Are you tired of paying fees for basic banking services to one of the mega-banks that dominate the American financial scene? With a little effort, you can keep more of your money.
The 2008 financial crisis led to some action in Washington that affected banking and borrowing customers — the creation of the Consumer Financial Protection Bureau, and the passage of some regulations requiring proper disclosure and longer notice of changes. But the most significant result of the debate leading to these reforms was to scare the pants off the big banks. In advance of any new restrictions, they moved to protect their profits by creating new fees and hiking others.
However, plenty of alternatives to the “Big 10” banks offer comparable services for significantly fewer and lower fees. You may not know about them because they lack the marketing and advertising resources of the biggest competitors. That means they’re hungrier for your business and will give you a deal to get it.
It’s Easy to Comparison Shop
Here’s a quick way to check your options: Click on Bank Rate Monitor for the rates and fees charged by banks in your area for a range of financial products, from checking accounts to mortgages.
If you live in Atlanta, for example, interest checking will cost $30 a month at Wells Fargo (WFC) or zero dollars at FNBO Direct or Charles Schwab Bank (SCHW). Three other local banks offer interest checking at about half the cost of the big national banks listed.
You also could pay $2.95 for getting cash at an out-of-network ATM — or pay no surcharge — depending on which bank you choose. The interest rate on a home equity loan could be as low as 3.75 percent, from the Pentagon Federal Credit Union, or as high as 6.68 percent, from Bank of America (BAC). Your interest rate on a one-year CD can be as high as 1.10 percent or as low as 0.1 percent.
The raw numbers aren’t the only factor to consider. Look at JDPower’s latest rankings of consumer satisfaction in their banks, broken down by region. It’s based on responses from 80,000 customers, who rated services, fees and products.
Despite years of consolidation, with the big banks growing ever bigger, you’ll find a wide variety of choices. These include:
- Credit unions. A credit union is a financial services cooperative owned by its customers. Fees tend to be significantly lower, because it’s a not-for-profit that exists only to serve its depositors, each of whom is a shareholder. Historically, membership in a credit union is open to people with a common interest — members of a union, employees of a company or worshippers at the same place. But many are open to an entire community. The National Credit Union Administration research tool can help find a credit union that is open to you, and a locator shows its branches.
- Regional banks. As its name suggests, a regional bank offers its services in one state or region. Lacking the enormous customer base and marketing budgets of the big banks, they have to work harder to keep customers and attract new ones. The JDPower.com rankings are a good place to start your search.

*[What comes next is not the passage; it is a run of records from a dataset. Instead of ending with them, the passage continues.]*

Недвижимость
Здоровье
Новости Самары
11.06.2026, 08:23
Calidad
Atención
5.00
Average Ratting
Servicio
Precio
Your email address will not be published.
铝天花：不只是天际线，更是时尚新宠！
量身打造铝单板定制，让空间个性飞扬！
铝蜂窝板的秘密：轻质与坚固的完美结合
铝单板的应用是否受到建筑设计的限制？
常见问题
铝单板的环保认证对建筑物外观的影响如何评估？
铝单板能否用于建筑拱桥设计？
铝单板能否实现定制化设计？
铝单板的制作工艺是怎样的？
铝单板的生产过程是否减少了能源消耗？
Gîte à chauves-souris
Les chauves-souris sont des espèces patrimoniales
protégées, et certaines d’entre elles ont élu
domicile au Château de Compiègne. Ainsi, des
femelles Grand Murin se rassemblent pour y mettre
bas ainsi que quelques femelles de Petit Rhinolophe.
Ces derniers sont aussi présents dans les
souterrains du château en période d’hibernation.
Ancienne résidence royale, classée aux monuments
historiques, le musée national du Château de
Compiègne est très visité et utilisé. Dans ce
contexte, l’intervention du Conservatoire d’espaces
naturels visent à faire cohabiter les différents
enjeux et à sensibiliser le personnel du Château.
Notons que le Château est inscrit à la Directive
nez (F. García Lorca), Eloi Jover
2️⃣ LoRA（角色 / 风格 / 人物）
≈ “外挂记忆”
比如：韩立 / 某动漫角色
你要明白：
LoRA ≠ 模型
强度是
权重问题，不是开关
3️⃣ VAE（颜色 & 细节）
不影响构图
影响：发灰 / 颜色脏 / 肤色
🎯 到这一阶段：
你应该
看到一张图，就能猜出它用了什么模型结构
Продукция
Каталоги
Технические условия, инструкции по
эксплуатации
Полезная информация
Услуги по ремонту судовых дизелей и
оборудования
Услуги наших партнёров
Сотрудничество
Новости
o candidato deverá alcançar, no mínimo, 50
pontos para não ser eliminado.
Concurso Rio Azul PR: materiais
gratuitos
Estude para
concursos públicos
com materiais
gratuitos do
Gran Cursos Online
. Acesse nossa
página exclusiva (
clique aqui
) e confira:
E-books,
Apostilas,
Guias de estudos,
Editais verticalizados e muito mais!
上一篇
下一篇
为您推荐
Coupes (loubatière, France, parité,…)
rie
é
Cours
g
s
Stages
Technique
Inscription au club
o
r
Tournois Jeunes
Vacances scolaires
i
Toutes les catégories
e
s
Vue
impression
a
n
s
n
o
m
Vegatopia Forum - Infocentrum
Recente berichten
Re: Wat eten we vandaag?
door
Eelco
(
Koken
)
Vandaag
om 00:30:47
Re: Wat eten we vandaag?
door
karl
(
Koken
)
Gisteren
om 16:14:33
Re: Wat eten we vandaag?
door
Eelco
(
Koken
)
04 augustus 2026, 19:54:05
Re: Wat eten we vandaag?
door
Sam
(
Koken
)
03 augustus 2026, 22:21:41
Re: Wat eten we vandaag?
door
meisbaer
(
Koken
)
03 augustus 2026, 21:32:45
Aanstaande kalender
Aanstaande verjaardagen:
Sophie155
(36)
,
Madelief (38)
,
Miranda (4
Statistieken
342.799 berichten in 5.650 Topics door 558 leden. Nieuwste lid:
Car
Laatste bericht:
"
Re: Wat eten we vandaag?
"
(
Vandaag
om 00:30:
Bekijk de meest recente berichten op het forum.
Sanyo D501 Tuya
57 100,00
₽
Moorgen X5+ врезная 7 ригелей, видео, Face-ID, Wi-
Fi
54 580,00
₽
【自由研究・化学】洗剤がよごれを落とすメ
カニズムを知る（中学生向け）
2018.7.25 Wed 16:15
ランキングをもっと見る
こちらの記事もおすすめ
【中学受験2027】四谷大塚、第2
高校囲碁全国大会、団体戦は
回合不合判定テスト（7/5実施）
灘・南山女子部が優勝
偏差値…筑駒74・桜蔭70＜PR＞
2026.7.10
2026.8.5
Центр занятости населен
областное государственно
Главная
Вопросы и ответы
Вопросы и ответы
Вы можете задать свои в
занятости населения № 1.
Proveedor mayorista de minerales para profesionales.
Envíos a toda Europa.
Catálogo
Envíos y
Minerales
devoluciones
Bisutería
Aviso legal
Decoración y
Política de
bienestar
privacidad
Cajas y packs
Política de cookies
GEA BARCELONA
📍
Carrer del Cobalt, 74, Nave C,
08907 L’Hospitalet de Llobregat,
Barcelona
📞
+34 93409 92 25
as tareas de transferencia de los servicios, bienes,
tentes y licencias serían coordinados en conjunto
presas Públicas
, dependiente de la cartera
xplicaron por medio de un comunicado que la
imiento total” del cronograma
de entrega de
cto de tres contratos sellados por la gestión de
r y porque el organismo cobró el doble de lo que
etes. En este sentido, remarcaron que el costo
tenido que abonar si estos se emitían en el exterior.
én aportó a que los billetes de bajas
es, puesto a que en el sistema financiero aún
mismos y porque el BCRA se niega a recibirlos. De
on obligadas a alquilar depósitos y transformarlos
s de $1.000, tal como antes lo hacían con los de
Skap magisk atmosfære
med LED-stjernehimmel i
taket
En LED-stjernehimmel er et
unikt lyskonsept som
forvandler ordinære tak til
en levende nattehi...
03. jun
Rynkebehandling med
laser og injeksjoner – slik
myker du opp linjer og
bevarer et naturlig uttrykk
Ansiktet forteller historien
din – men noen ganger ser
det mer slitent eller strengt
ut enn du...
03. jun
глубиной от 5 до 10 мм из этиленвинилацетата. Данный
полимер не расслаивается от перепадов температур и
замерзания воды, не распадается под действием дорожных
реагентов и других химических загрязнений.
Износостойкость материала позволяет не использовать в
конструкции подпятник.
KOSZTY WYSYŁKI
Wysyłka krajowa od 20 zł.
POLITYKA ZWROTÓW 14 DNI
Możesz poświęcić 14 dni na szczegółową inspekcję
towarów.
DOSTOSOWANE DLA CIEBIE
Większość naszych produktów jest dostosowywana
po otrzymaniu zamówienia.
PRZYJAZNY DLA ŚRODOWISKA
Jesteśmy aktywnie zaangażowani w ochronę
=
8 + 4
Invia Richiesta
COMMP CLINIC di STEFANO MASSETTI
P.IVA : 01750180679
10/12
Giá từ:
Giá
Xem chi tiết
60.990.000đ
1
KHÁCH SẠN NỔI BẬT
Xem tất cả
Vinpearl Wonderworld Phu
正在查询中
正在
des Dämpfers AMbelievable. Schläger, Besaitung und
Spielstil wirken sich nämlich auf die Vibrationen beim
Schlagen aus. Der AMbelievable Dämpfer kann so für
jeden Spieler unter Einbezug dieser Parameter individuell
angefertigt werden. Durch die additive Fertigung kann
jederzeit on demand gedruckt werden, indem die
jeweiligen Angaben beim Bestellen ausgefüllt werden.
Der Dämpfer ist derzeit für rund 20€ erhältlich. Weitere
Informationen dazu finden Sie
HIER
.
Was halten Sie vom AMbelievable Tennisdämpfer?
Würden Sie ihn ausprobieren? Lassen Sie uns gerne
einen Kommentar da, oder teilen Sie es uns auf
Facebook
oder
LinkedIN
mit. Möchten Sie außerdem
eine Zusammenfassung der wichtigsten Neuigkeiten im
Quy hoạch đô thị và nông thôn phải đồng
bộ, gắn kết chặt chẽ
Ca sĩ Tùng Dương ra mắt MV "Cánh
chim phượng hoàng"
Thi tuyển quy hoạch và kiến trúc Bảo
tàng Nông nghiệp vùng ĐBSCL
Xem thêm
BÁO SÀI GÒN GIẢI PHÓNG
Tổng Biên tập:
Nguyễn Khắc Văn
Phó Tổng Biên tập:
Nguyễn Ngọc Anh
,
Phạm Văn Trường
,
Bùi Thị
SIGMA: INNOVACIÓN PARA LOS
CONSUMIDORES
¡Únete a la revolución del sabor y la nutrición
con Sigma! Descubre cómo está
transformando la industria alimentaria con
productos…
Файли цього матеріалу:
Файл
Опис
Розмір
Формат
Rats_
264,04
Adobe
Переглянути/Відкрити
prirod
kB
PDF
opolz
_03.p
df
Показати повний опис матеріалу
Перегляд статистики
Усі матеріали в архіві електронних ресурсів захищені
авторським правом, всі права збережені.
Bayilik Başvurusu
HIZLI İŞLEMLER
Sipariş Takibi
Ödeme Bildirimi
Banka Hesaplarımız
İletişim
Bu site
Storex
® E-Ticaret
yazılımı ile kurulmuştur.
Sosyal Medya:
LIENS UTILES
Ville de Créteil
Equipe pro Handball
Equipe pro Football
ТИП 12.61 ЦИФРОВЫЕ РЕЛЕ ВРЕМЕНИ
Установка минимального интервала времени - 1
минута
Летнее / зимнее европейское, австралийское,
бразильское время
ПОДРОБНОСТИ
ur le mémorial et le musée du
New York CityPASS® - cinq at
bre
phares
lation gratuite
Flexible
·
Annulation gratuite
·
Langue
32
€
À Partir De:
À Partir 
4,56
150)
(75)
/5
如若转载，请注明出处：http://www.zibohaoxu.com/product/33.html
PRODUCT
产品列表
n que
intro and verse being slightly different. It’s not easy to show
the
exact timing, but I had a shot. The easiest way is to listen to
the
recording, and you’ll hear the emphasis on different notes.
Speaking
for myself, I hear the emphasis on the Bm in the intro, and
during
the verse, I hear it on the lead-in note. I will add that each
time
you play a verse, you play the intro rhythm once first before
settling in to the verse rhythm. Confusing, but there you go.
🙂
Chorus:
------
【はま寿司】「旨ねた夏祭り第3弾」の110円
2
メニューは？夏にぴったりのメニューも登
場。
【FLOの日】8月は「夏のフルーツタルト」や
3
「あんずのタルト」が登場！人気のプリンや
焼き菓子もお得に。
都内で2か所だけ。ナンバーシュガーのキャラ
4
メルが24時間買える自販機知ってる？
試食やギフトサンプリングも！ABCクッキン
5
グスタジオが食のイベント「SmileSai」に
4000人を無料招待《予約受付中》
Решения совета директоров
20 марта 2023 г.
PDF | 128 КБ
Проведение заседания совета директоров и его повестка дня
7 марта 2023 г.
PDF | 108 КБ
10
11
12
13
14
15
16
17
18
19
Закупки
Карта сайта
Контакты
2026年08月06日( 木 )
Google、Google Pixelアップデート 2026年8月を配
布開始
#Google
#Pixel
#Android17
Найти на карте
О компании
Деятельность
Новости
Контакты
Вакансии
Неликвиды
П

- Community banks. Like a regional bank, only smaller. A community bank earns its profits and its reputation on local services and investments. By definition, it is independently operated and has assets under $1 billion. The Independent Community Bankers of America locator can identify community banks near you. You might be surprised at the choices. A search for Philadelphia turns up 20 choices with branches in Center City.
- Virtual banks. A virtual bank has no physical presence anywhere. If you never go inside a bank and prefer to use a banking app, direct deposit and electronic bill payment, this could be your low-cost option. By eliminating brick-and-mortar branches, most virtual bank can offer free checking and no ATM fees. As always, you need to read the fine print. A virtual bank has to make real profits. Check to see if they’re making up the difference by charging high fees on debit cards or other services that you user regularly.